# What to work on
Return each line of the listing exactly, though without its images.

# Task input

|---|

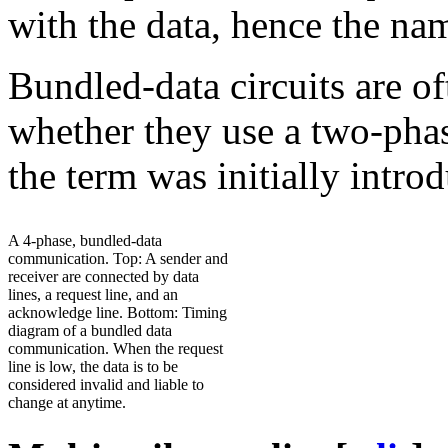
with the data, hence the na
Bundled-data circuits are of
whether they use a two-phas
the term was initially intr
A 4-phase, bundled-data
communication. Top: A sender and
receiver are connected by data
lines, a request line, and an
acknowledge line. Bottom: Timing
diagram of a bundled data
communication. When the request
line is low, the data is to be
considered invalid and liable to
change at anytime.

|---|

# Answer to the problem
with the data, hence the na
Bundled-data circuits are of
whether they use a two-phas
the term was initially intr
A 4-phase, bundled-data
communication. Top: A sender and
receiver are connected by data
lines, a request line, and an
acknowledge line. Bottom: Timing
diagram of a bundled data
communication. When the request
line is low, the data is to be
considered invalid and liable to
change at anytime.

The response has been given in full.